[[ DATA EXTRACTS open ]]

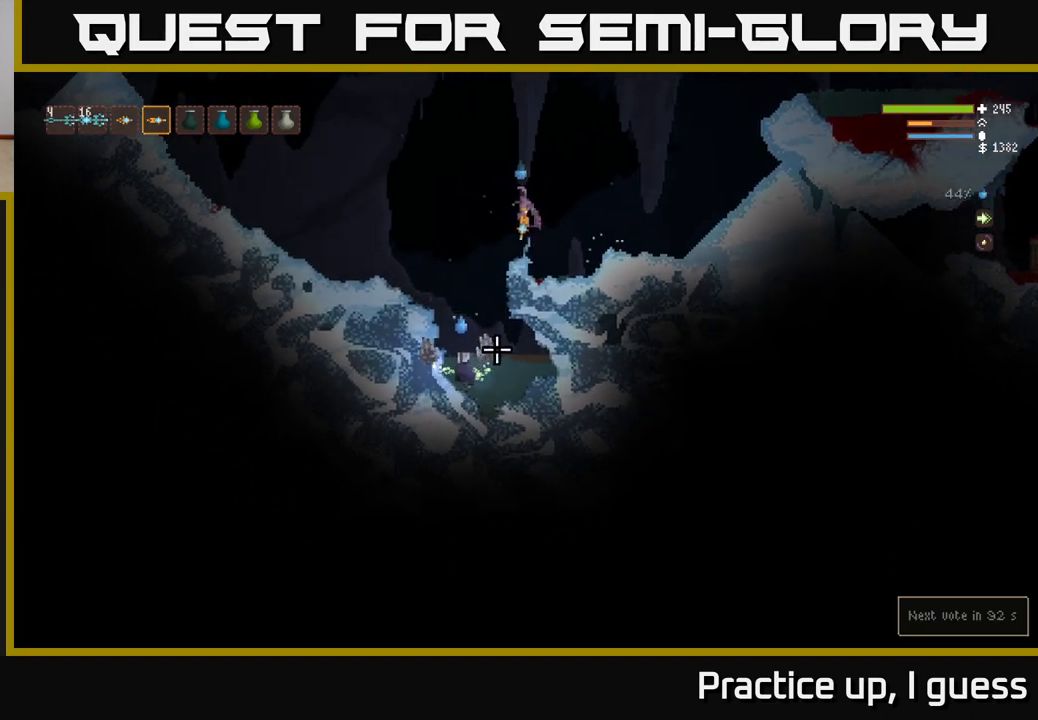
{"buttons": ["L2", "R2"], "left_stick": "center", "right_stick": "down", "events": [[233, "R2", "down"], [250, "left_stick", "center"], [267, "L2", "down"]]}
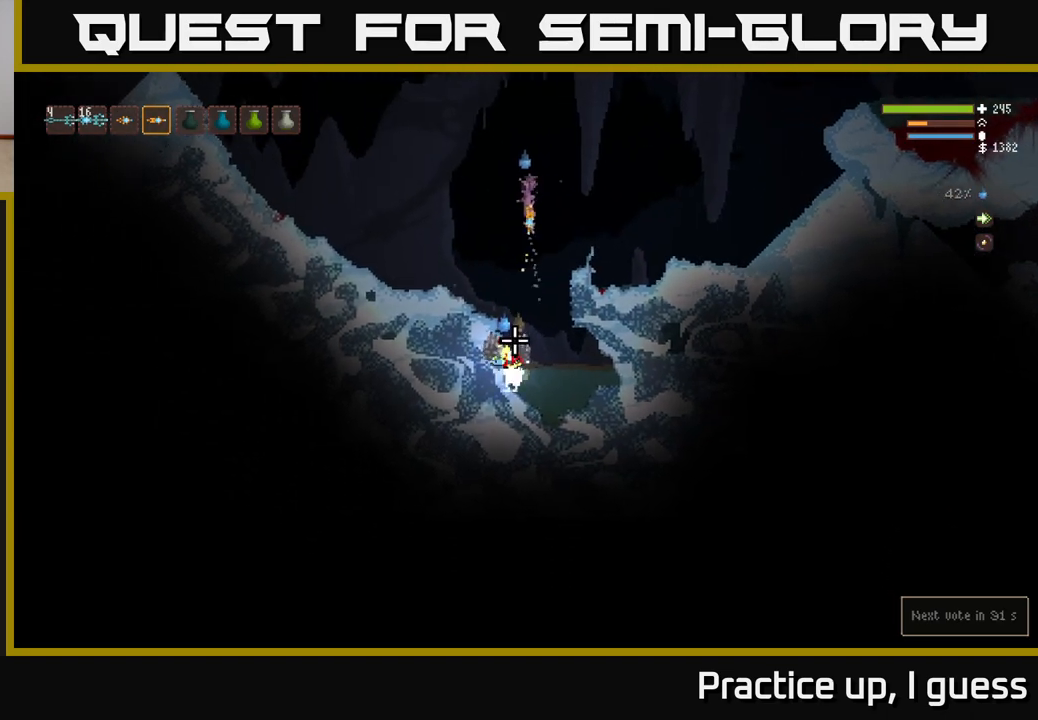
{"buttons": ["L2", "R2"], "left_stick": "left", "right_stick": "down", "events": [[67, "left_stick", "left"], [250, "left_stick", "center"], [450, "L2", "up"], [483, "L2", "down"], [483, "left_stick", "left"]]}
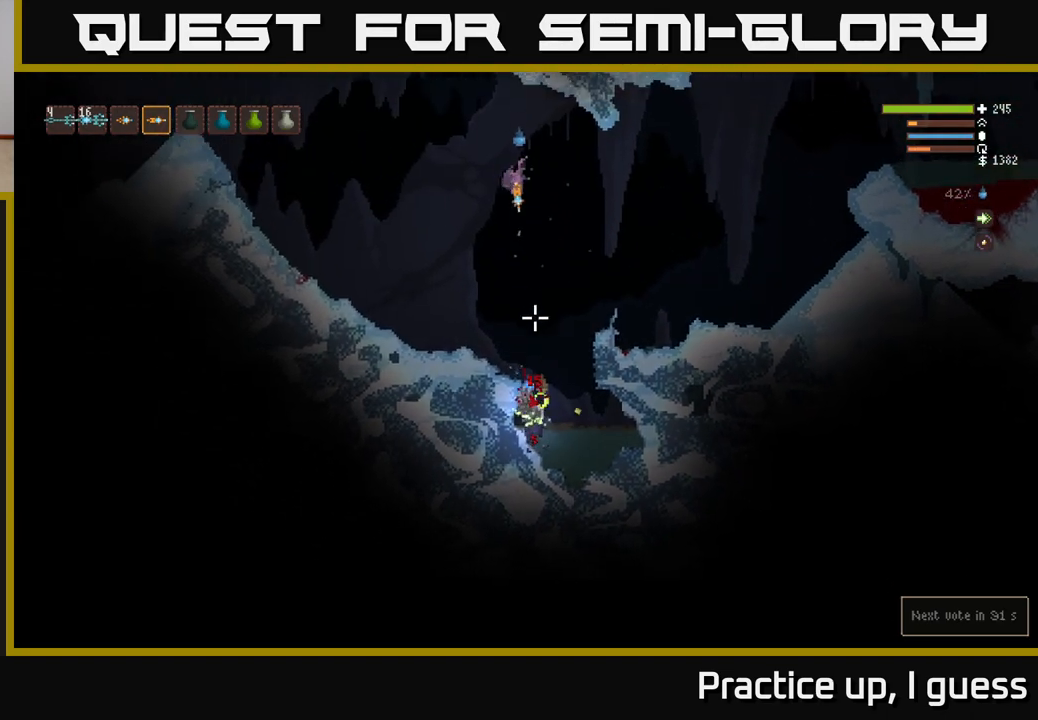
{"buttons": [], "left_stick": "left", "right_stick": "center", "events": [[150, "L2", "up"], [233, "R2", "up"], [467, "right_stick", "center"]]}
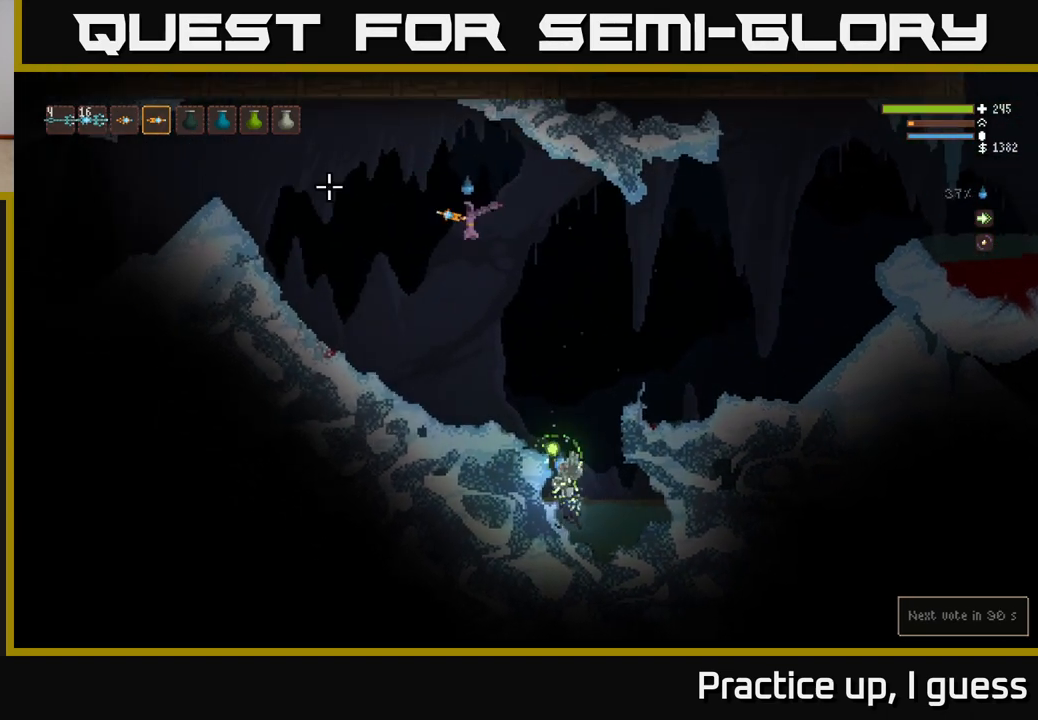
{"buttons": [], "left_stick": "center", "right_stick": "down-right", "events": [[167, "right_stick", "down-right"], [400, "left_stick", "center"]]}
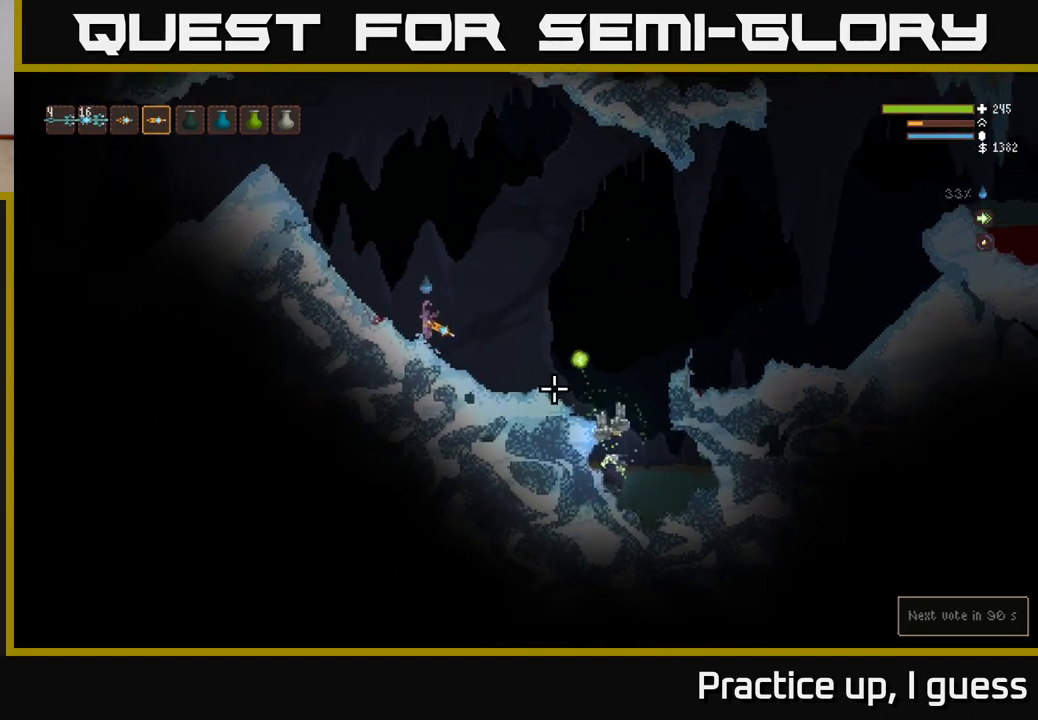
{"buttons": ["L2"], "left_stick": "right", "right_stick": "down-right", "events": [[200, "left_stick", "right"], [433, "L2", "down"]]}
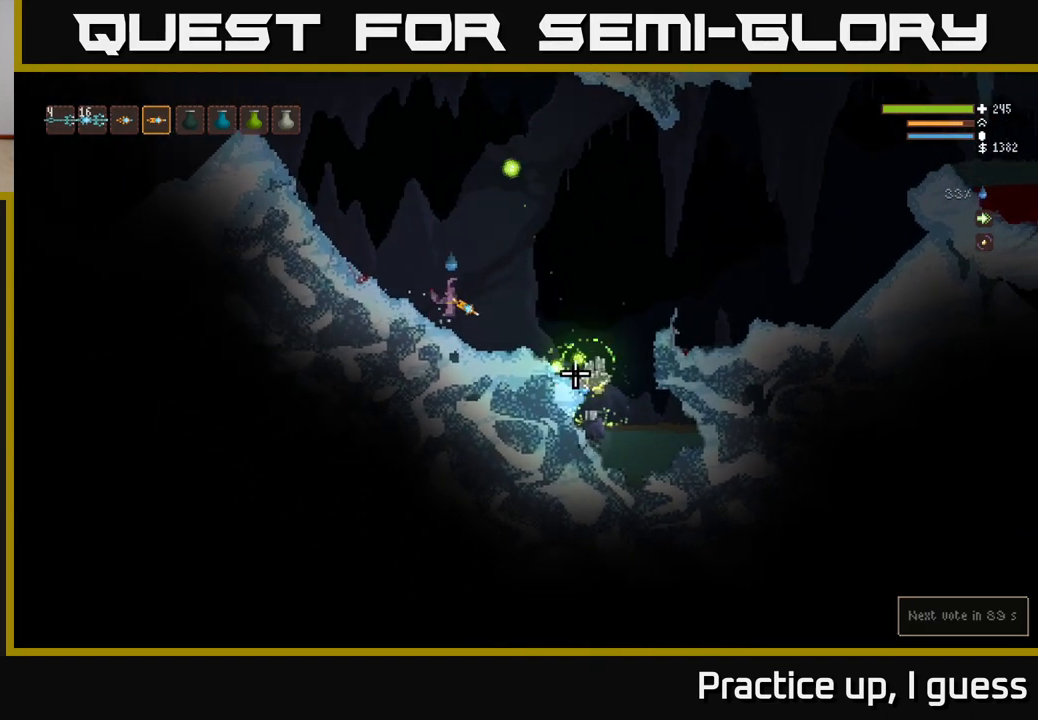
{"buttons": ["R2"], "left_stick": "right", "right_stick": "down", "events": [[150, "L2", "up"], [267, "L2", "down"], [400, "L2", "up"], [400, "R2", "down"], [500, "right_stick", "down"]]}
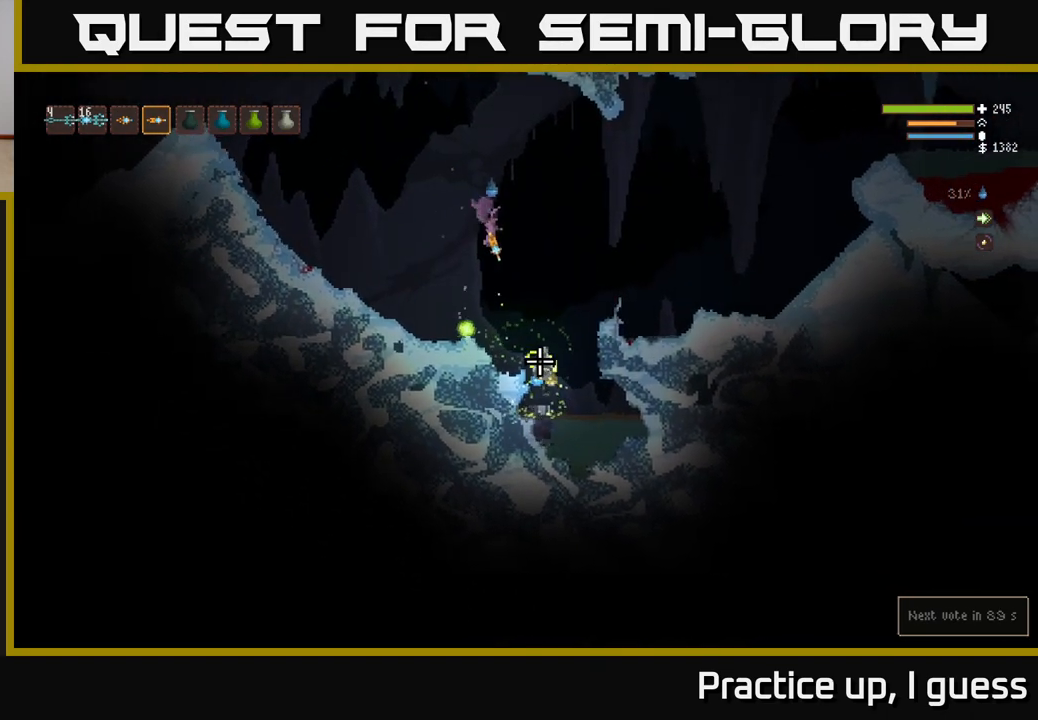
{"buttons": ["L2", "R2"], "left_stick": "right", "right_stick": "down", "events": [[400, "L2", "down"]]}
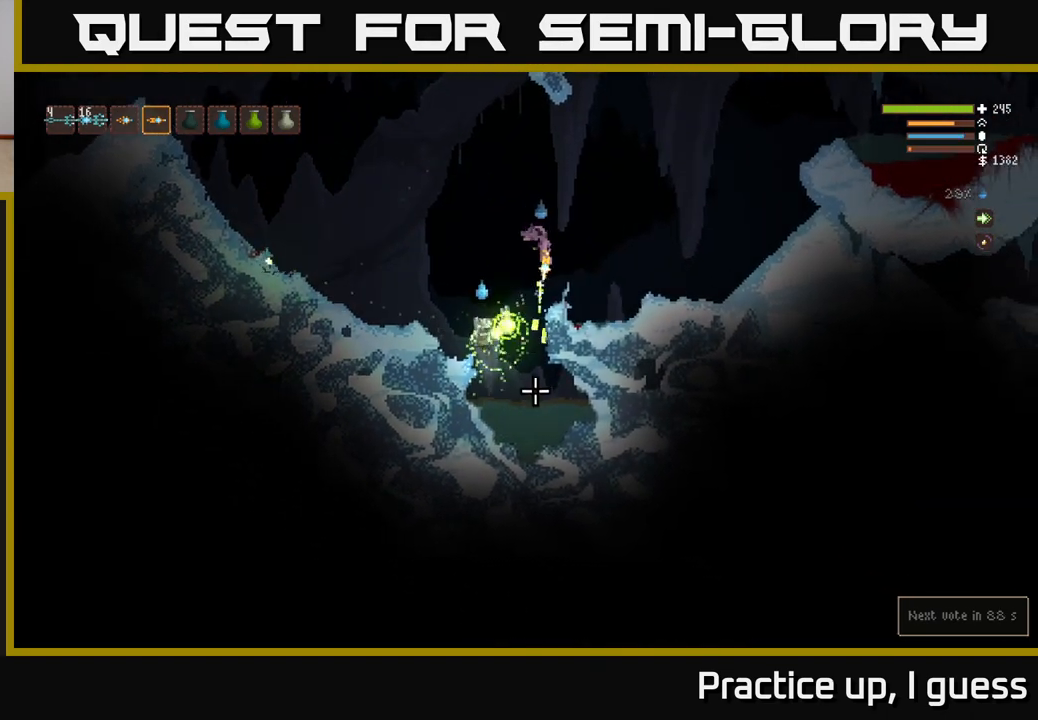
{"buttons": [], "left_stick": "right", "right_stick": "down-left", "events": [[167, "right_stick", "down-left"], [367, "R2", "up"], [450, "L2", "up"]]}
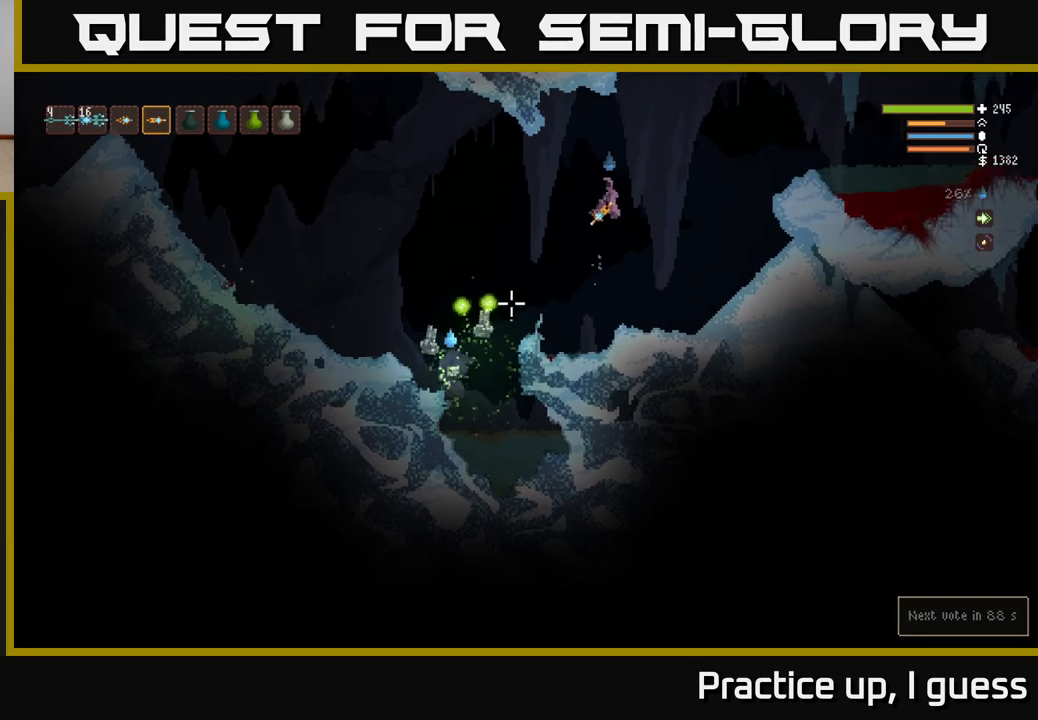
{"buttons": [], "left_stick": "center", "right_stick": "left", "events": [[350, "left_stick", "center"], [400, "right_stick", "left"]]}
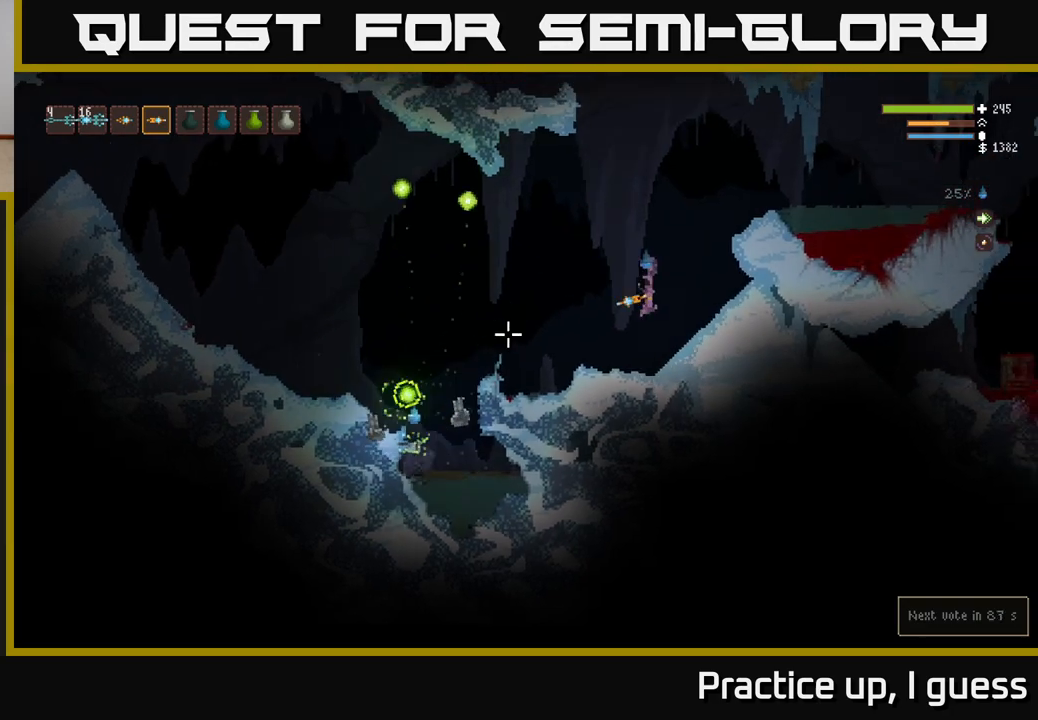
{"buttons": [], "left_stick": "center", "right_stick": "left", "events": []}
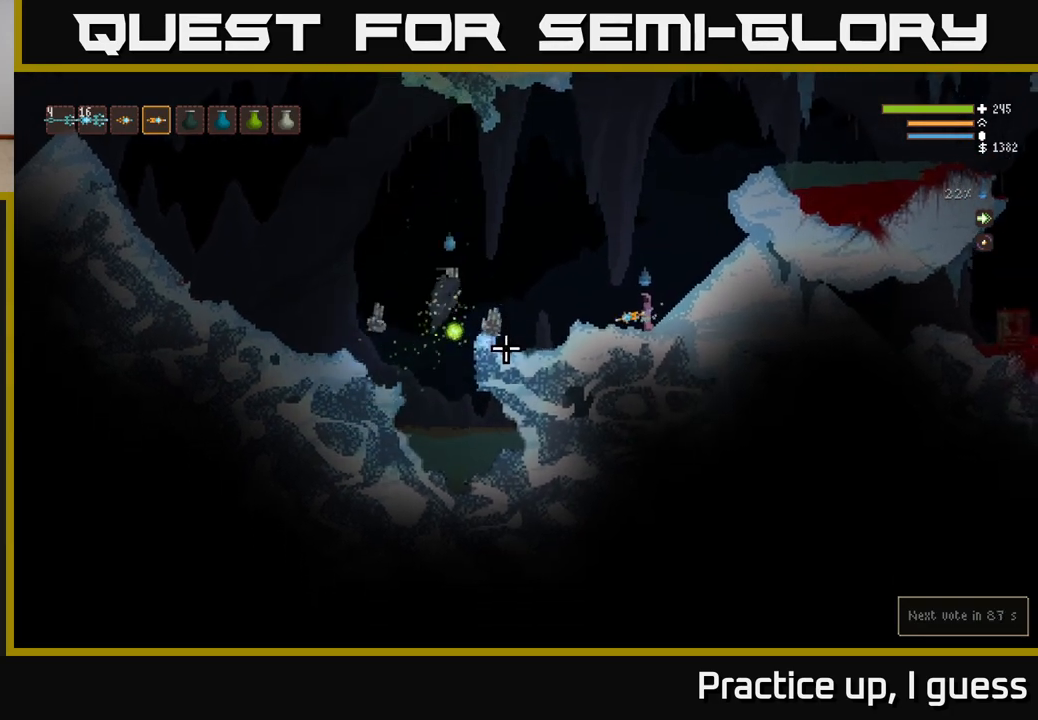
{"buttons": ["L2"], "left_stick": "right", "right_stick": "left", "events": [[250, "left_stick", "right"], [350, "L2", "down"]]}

[[ DATA EXTRACTS closed ]]

→ WHAT YOU NEED TO DO
Print all the entries again exactly as written, but without the pictures.

→ RESPONSE FOR THIS EXERCISE
{"buttons": ["L2", "R2"], "left_stick": "center", "right_stick": "down", "events": [[233, "R2", "down"], [250, "left_stick", "center"], [267, "L2", "down"]]}
{"buttons": ["L2", "R2"], "left_stick": "left", "right_stick": "down", "events": [[67, "left_stick", "left"], [250, "left_stick", "center"], [450, "L2", "up"], [483, "L2", "down"], [483, "left_stick", "left"]]}
{"buttons": [], "left_stick": "left", "right_stick": "center", "events": [[150, "L2", "up"], [233, "R2", "up"], [467, "right_stick", "center"]]}
{"buttons": [], "left_stick": "center", "right_stick": "down-right", "events": [[167, "right_stick", "down-right"], [400, "left_stick", "center"]]}
{"buttons": ["L2"], "left_stick": "right", "right_stick": "down-right", "events": [[200, "left_stick", "right"], [433, "L2", "down"]]}
{"buttons": ["R2"], "left_stick": "right", "right_stick": "down", "events": [[150, "L2", "up"], [267, "L2", "down"], [400, "L2", "up"], [400, "R2", "down"], [500, "right_stick", "down"]]}
{"buttons": ["L2", "R2"], "left_stick": "right", "right_stick": "down", "events": [[400, "L2", "down"]]}
{"buttons": [], "left_stick": "right", "right_stick": "down-left", "events": [[167, "right_stick", "down-left"], [367, "R2", "up"], [450, "L2", "up"]]}
{"buttons": [], "left_stick": "center", "right_stick": "left", "events": [[350, "left_stick", "center"], [400, "right_stick", "left"]]}
{"buttons": [], "left_stick": "center", "right_stick": "left", "events": []}
{"buttons": ["L2"], "left_stick": "right", "right_stick": "left", "events": [[250, "left_stick", "right"], [350, "L2", "down"]]}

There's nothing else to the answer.